Best of Both Worlds: Regret Minimization versus Minimax Play
This addresses a fundamental challenge in online learning and game theory by enabling algorithms to adaptively balance safety and exploitation, which is incremental as it builds on existing regret minimization and minimax frameworks.
The paper tackles the problem of designing online learning algorithms with bandit feedback that simultaneously achieve constant regret against a comparator strategy and sublinear regret against any fixed strategy, providing the first affirmative answer when the comparator supports every action. The results enable risk of at most O(1) loss while gaining Ω(T) from exploitable opponents in zero-sum games, combining benefits of no-regret algorithms and minimax play.

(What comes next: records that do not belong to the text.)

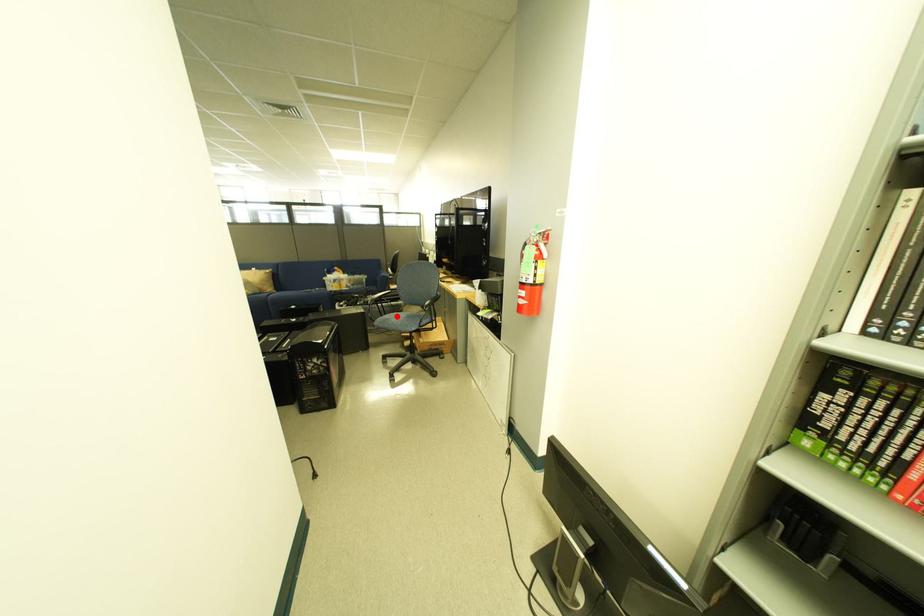
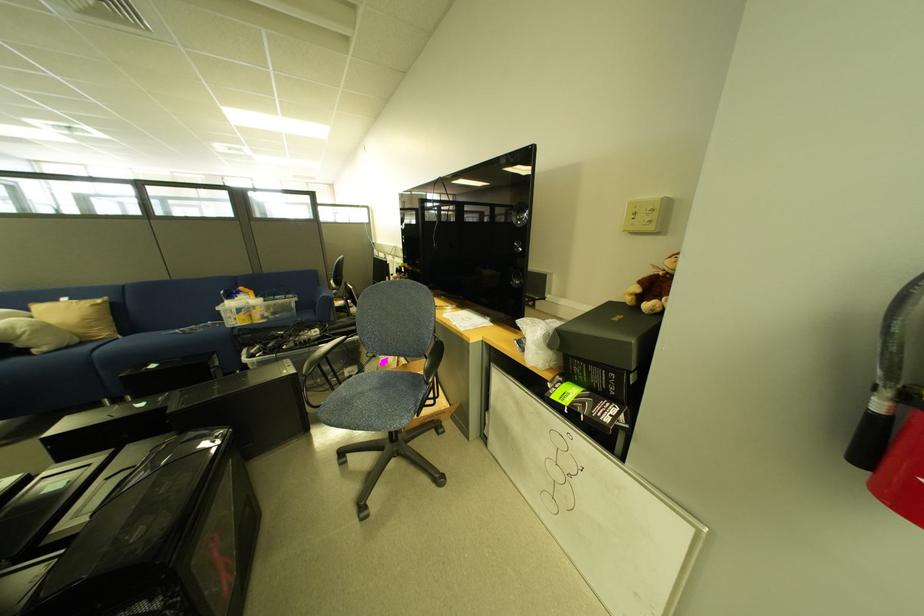
Locate, in the second image, the point that corresponds to the highlighted location in the first image.

(350, 386)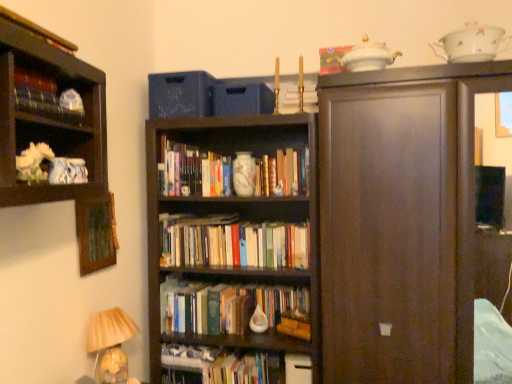
Question: Should I look upward or downward to see matte black book at upper left, the fourth book when ordered from right to left?

Choices:
 (A) down
 (B) up

Answer: (B)

Question: Is dark wood cupboard at right not near wooden picture frame at upper left?

Choices:
 (A) no
 (B) yes

Answer: (B)

Question: Does dark wood cupboard at right have a greater width compared to wooden picture frame at upper left?

Choices:
 (A) yes
 (B) no

Answer: (A)

Question: Does dark wood cupboard at right lie in front of wooden picture frame at upper left?

Choices:
 (A) no
 (B) yes

Answer: (B)

Question: Is wooden picture frame at upper left at the back of dark wood cupboard at right?

Choices:
 (A) yes
 (B) no

Answer: (B)

Question: Is dark wood cupboard at right bigger than wooden picture frame at upper left?

Choices:
 (A) yes
 (B) no

Answer: (A)

Question: Can you confirm if dark wood cupboard at right is smaller than wooden picture frame at upper left?

Choices:
 (A) yes
 (B) no

Answer: (B)

Question: Is matte black book at upper left, placed as the 1th book when sorted from left to right, oriented away from dark wood cupboard at right?

Choices:
 (A) no
 (B) yes

Answer: (A)

Question: Is matte black book at upper left, positioned as the second book in top-to-bottom order, smaller than dark wood cupboard at right?

Choices:
 (A) yes
 (B) no

Answer: (A)

Question: Is matte black book at upper left, positioned as the second book in top-to-bottom order, positioned before dark wood cupboard at right?

Choices:
 (A) yes
 (B) no

Answer: (A)

Question: From a real-world perspective, is matte black book at upper left, positioned as the second book in top-to-bottom order, below dark wood cupboard at right?

Choices:
 (A) yes
 (B) no

Answer: (B)

Question: Is matte black book at upper left, the 1th book from the front, aimed at dark wood cupboard at right?

Choices:
 (A) no
 (B) yes

Answer: (A)

Question: Is matte black book at upper left, positioned as the second book in top-to-bottom order, positioned far away from dark wood cupboard at right?

Choices:
 (A) no
 (B) yes

Answer: (B)

Question: Does hardcover books at center, acting as the fourth book starting from the front, contain translucent glass lampshade at lower left?

Choices:
 (A) yes
 (B) no

Answer: (B)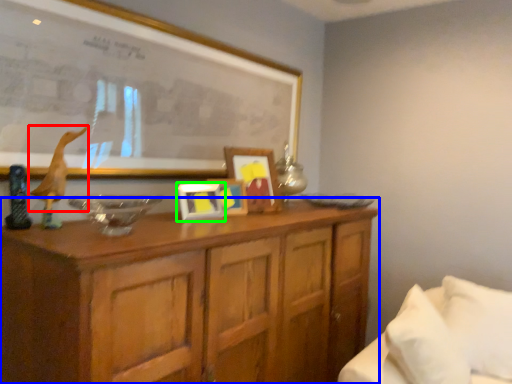
Question: Which object is the farthest from animal (highlighted by a red box)? Choose among these: cabinetry (highlighted by a blue box) or picture frame (highlighted by a green box).

Choices:
 (A) cabinetry
 (B) picture frame

Answer: (A)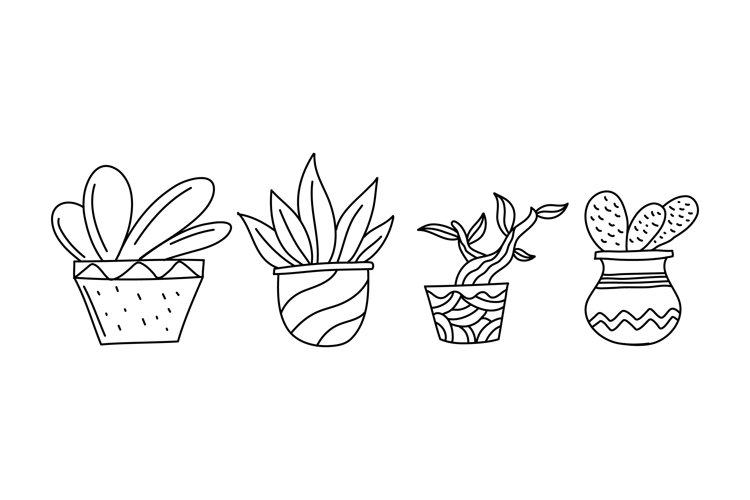
Where is `vases`? Image resolution: width=750 pixels, height=500 pixels. vases is located at coordinates (142, 284), (334, 324), (456, 316), (643, 270).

In this paper, we investigate the existence of online learning algorithms with bandit feedback that simultaneously guarantee $O(1)$ regret compared to a given comparator strategy, and $\tilde{O}(\sqrt{T})$ regret compared to any fixed strategy, where $T$ is the number of rounds. We provide the first affirmative answer to this question whenever the comparator strategy supports every action. In the context of zero-sum games with min-max value zero, both in normal- and extensive form, we show that our results allow us to guarantee to risk at most $O(1)$ loss while being able to gain $Ω(T)$ from exploitable opponents, thereby combining the benefits of both no-regret algorithms and minimax play.